+++ Raw data +++
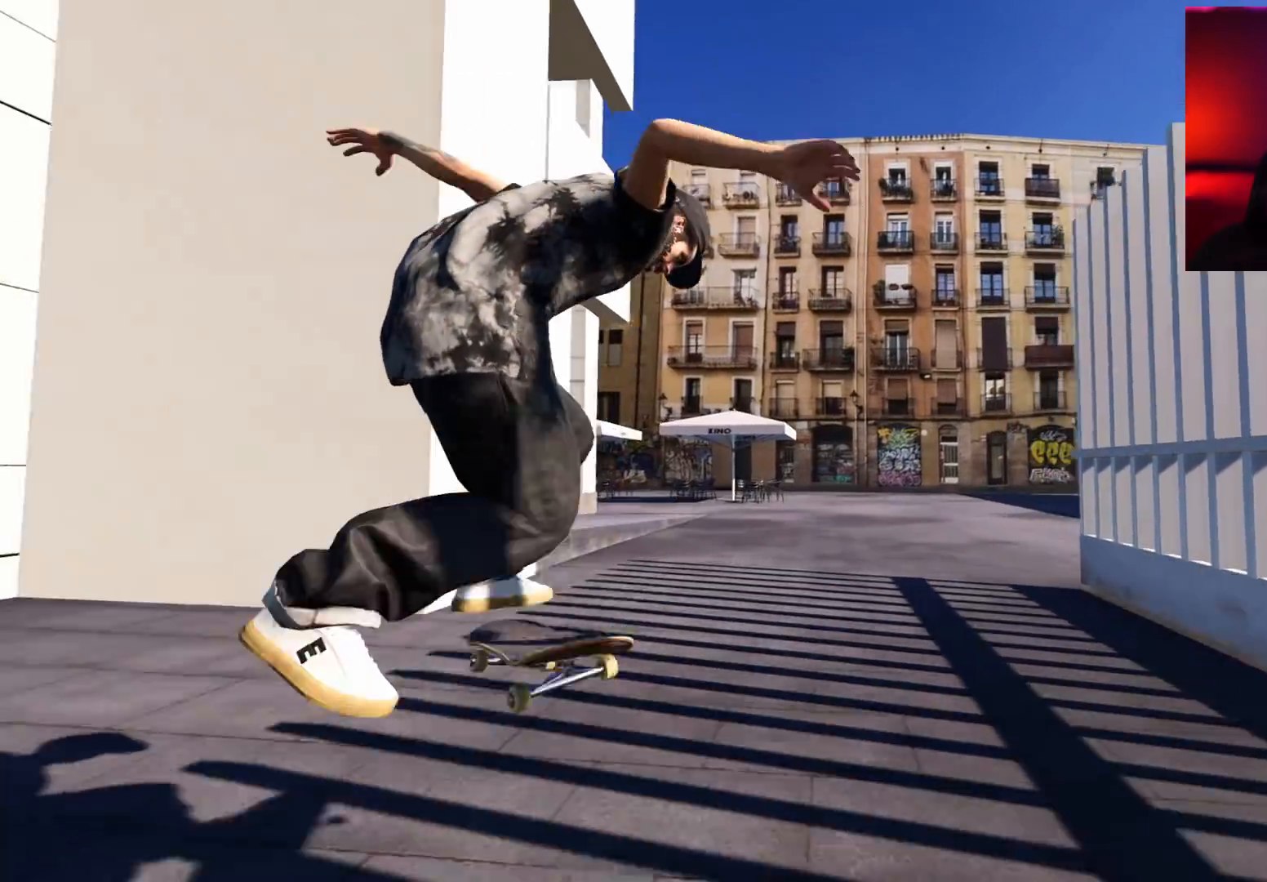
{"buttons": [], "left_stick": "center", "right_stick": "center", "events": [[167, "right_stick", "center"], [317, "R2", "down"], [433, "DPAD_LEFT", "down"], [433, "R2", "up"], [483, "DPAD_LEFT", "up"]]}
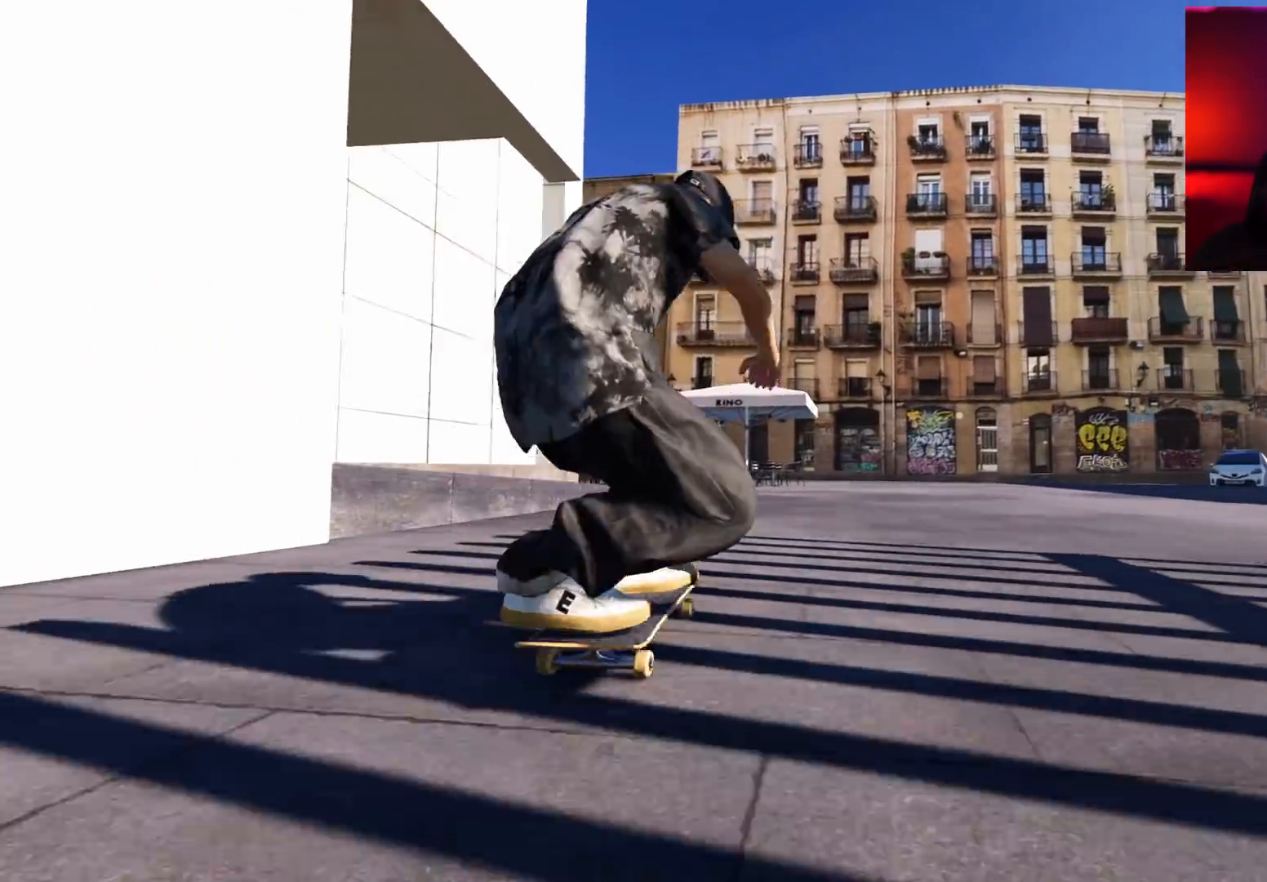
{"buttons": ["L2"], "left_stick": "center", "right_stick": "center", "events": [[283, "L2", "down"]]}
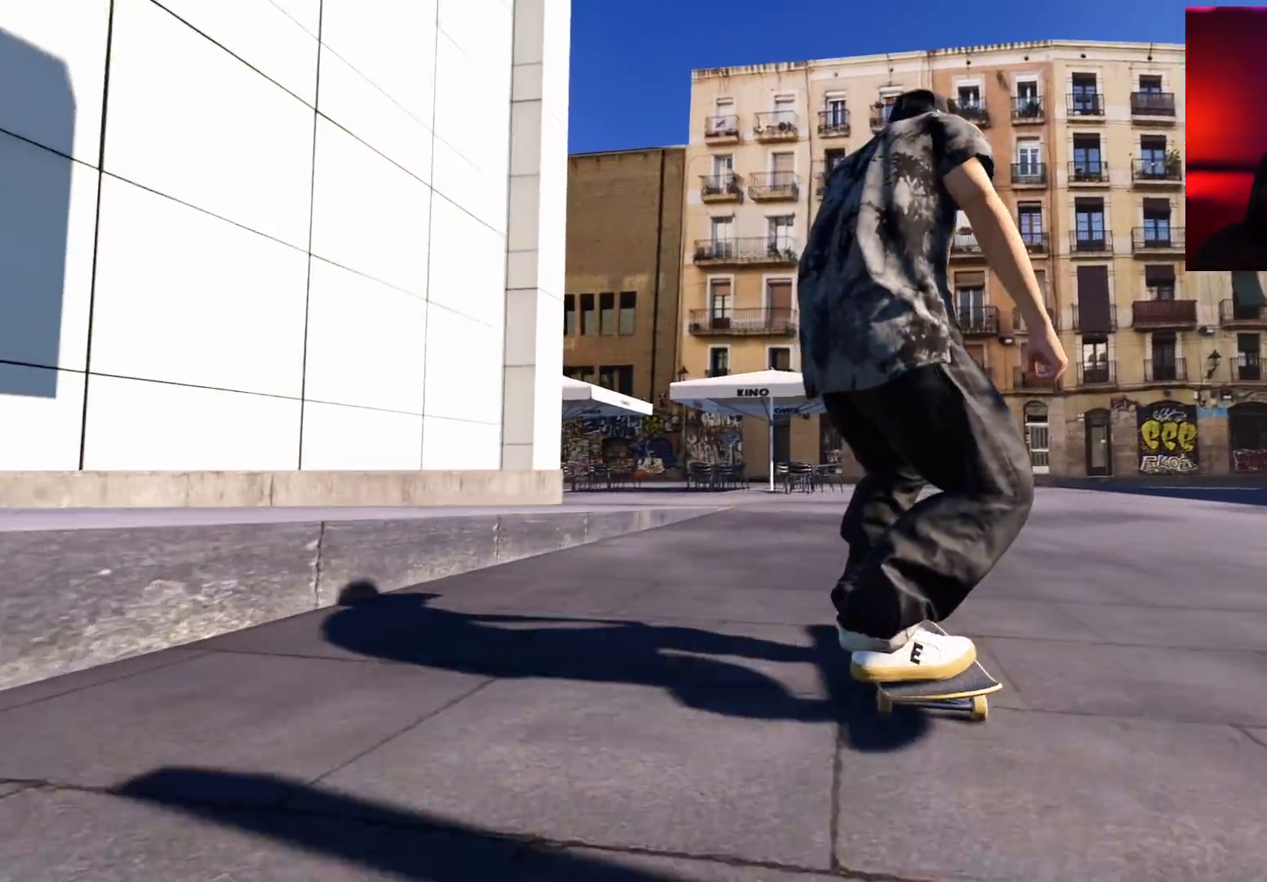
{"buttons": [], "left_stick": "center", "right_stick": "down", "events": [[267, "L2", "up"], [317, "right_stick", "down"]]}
+++
Exercise prompt:
A verbatim transcription of the listing is expected, with no pictures included.

Your response:
{"buttons": [], "left_stick": "center", "right_stick": "center", "events": [[167, "right_stick", "center"], [317, "R2", "down"], [433, "DPAD_LEFT", "down"], [433, "R2", "up"], [483, "DPAD_LEFT", "up"]]}
{"buttons": ["L2"], "left_stick": "center", "right_stick": "center", "events": [[283, "L2", "down"]]}
{"buttons": [], "left_stick": "center", "right_stick": "down", "events": [[267, "L2", "up"], [317, "right_stick", "down"]]}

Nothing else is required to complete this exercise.